- [Entries provided]:
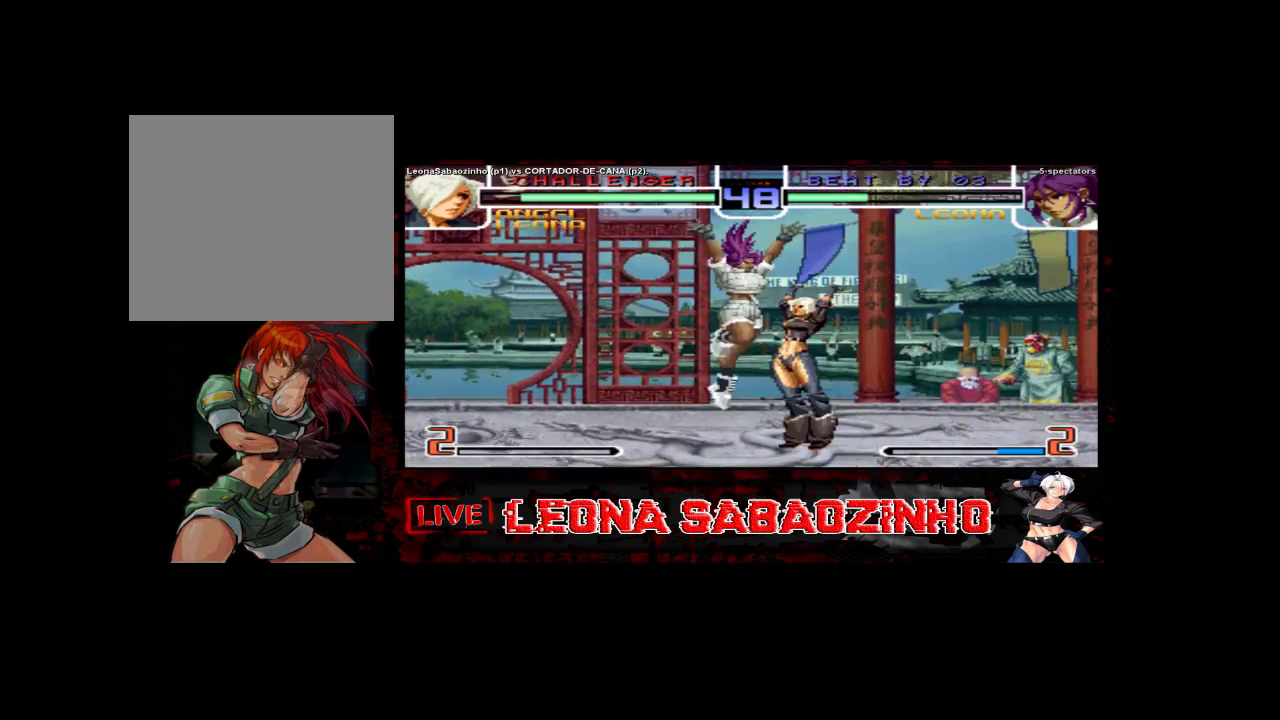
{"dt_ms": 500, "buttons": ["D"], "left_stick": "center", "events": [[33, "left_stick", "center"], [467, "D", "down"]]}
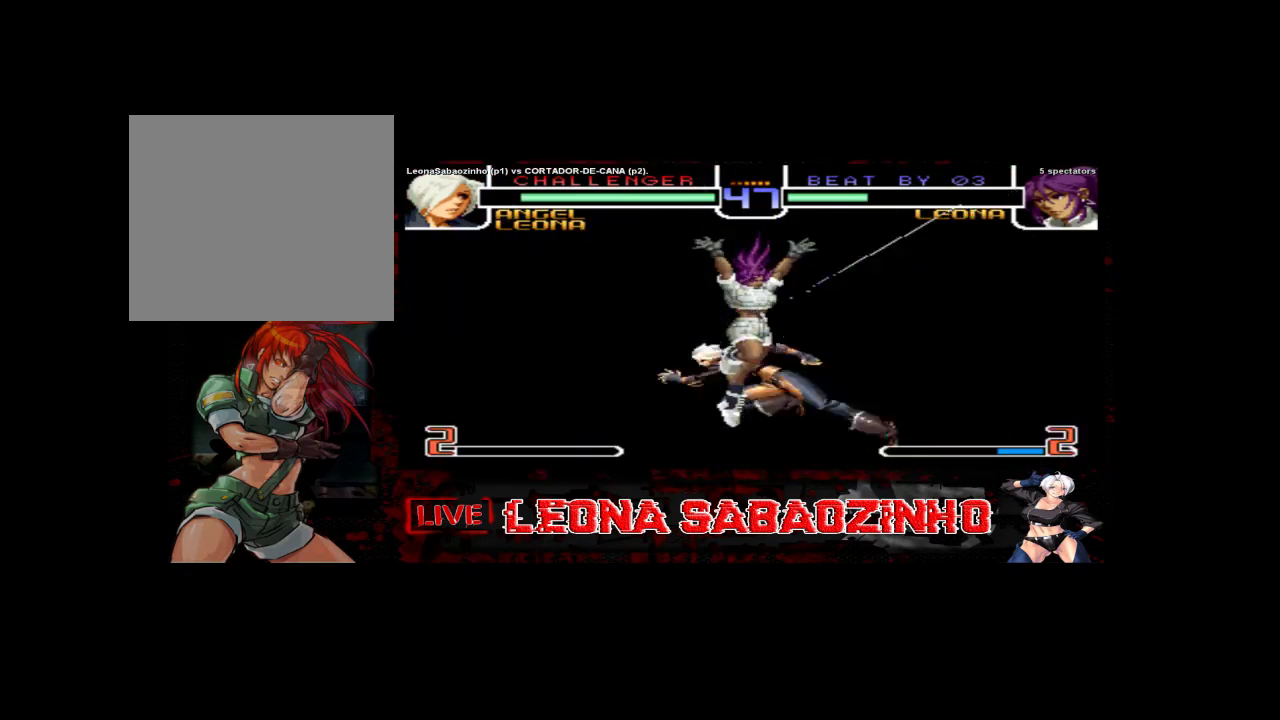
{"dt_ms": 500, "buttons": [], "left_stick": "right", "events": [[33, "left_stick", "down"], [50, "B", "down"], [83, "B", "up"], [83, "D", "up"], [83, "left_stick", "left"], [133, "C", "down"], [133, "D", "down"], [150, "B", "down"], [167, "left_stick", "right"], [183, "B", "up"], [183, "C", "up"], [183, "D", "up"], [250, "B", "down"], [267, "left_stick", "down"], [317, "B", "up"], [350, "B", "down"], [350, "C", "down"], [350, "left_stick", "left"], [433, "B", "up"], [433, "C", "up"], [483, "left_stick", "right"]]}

...

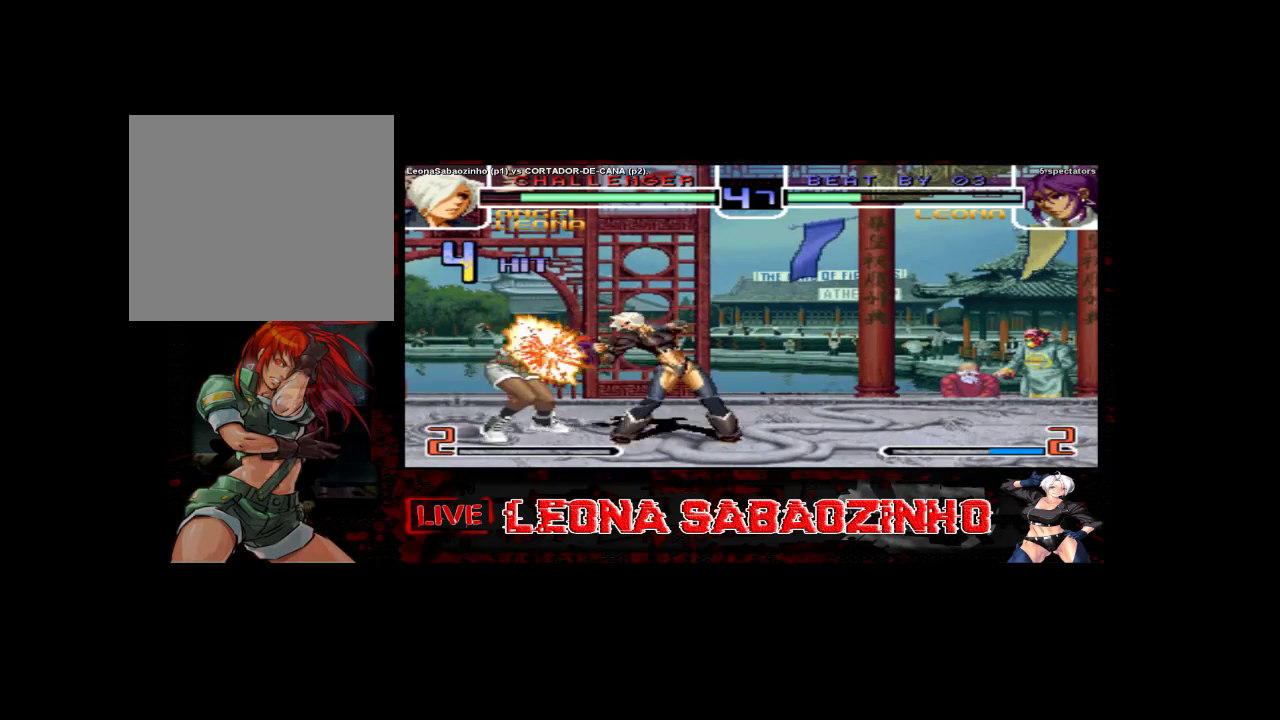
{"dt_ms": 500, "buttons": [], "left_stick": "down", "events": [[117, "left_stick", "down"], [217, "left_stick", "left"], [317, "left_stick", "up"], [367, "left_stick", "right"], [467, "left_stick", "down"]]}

- [Task instructions]:
Provide the number of lines above in which the word "right" appears, with no further words.

- [Solved problem]:
2